Complexation of alkali–metal cations by conformationally rigid, stereoisomeric calix[4]arene crown ethers: A density functional theory study

The quantum mechanical study of the cone, partial-cone, and 1,3-alternate 1,3-diethoxy-p-tert-butylcalix[4]crown-5 and their interaction with the alkali–metal cations (Na+, K+, and Rb+) has been performed. Geometries, binding energies, and binding enthalpies are evaluated at the restricted hybrid Becke’s three parameter exchange functional (B3LYP) level using standard 6-31G basis set and relativistic effective core potentials. The optimized geometric structures are used to perform natural bond orbital (NBO) analysis. The two main types of driving force metal–ligand and cation–π interactions are investigated.

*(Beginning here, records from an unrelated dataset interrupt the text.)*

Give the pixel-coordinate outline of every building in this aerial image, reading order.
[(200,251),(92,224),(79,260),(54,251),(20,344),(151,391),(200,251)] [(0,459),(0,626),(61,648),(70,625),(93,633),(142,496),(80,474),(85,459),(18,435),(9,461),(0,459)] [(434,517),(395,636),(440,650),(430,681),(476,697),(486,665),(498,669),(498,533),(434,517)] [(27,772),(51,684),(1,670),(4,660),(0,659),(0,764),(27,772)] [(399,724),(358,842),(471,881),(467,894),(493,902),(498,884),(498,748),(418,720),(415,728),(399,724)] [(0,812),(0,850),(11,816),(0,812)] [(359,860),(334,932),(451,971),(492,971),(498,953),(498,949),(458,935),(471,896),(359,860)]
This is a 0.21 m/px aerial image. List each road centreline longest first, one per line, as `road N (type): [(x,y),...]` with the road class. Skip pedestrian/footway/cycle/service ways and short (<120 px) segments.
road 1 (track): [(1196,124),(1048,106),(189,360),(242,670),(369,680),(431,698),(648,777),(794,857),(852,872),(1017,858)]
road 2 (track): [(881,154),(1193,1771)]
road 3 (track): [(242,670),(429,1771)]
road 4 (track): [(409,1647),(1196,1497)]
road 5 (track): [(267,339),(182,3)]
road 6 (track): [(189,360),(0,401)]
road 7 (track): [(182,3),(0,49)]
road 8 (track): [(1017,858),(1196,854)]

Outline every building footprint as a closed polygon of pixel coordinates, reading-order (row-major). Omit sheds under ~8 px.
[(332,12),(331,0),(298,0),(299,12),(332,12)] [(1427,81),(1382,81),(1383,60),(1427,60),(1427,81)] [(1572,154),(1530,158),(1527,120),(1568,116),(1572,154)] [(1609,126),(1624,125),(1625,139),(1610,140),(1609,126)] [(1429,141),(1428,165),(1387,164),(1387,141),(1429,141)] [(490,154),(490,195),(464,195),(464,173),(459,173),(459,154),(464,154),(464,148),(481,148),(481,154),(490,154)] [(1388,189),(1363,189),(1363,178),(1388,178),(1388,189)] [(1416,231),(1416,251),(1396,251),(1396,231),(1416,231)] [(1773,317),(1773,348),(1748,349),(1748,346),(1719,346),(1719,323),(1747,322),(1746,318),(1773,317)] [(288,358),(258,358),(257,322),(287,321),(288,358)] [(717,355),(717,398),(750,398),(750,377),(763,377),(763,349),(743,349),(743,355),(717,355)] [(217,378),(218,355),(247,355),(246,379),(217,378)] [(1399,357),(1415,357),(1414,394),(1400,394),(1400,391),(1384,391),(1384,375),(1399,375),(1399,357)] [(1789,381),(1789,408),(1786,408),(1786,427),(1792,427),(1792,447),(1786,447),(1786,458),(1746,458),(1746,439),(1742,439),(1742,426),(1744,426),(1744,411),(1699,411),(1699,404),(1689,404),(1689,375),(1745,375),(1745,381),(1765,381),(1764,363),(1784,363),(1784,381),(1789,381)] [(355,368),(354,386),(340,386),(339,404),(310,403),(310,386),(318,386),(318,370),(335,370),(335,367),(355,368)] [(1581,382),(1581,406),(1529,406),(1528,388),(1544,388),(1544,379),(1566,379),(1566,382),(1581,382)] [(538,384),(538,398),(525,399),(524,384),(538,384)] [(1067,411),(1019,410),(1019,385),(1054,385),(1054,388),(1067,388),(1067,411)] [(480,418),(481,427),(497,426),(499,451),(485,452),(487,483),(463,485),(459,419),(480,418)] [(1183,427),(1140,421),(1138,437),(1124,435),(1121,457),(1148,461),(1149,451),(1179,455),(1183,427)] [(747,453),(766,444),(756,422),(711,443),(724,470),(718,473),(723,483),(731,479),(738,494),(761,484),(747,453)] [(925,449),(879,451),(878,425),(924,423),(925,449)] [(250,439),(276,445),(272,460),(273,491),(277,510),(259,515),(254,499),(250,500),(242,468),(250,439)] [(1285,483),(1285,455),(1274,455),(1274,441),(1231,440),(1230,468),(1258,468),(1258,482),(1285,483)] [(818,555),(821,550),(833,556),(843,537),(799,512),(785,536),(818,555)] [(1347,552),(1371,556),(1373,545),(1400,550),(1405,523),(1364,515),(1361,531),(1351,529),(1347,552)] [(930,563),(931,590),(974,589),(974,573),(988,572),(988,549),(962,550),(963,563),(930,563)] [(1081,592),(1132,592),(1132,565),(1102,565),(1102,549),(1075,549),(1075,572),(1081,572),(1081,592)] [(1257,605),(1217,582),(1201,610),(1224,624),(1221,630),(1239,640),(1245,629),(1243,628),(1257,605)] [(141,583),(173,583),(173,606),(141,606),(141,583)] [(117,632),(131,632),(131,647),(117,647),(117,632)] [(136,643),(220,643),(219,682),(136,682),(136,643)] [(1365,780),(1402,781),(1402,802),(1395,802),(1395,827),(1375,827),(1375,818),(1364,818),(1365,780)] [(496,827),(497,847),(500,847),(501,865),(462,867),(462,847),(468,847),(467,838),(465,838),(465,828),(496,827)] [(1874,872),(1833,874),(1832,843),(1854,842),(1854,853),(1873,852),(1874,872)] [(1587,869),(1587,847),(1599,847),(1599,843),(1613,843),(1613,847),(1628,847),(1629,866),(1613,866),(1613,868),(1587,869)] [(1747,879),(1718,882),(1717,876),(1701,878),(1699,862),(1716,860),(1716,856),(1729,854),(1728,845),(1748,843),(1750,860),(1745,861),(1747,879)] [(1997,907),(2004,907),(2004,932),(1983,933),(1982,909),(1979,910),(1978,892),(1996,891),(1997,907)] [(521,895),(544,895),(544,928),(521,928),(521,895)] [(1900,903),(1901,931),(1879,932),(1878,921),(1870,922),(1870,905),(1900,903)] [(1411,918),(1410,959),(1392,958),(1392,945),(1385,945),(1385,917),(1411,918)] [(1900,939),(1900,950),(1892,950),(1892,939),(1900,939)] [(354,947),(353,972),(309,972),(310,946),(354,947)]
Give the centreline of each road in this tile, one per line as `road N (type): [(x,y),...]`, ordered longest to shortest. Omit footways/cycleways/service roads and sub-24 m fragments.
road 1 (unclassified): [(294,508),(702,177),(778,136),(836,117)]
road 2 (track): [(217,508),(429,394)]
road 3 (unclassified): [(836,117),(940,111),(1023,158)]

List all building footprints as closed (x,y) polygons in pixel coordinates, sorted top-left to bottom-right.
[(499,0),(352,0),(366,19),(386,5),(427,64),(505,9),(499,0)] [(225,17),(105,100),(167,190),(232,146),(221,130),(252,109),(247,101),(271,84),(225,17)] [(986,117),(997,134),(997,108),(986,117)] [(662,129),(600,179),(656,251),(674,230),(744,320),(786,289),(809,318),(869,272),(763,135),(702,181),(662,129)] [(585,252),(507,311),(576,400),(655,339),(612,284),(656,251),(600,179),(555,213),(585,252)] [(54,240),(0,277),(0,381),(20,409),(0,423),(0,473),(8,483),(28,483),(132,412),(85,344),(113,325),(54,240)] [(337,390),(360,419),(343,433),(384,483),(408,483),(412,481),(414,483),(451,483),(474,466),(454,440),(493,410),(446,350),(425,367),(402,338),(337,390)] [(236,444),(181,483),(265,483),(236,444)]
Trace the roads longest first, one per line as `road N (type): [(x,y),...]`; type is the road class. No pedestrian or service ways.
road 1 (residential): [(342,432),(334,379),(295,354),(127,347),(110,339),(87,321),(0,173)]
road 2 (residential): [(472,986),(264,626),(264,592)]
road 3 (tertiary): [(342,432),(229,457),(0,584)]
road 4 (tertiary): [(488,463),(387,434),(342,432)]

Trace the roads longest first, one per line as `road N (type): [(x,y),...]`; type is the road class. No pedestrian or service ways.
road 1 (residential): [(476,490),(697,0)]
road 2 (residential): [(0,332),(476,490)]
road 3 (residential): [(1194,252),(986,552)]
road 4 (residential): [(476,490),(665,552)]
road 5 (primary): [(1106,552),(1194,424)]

The results indicate that intermolecular electrostatic interactions are dominant and the electron-donating oxygen offer lone pair electrons to the contacting RY∗ (1-center Rydberg) or LP∗ (1-center valence antibond lone pair) orbitals of M+ (Na+, K+, and Rb+). What is more, the cation–π interactions between the metal ion and π-orbitals of the two rotated benzene rings play a certain role (especially in L3). Our calculations clearly show that solvation effects strongly influence cation selectivity. 1,3-diethoxy-p-tert-butylcalix[4]crown-5 isomers preferentially bind Na+, not K+ as found in aqueous environments. However, the calculated results indicate that K+ selectivity is recovered when even a few waters of hydration are considered.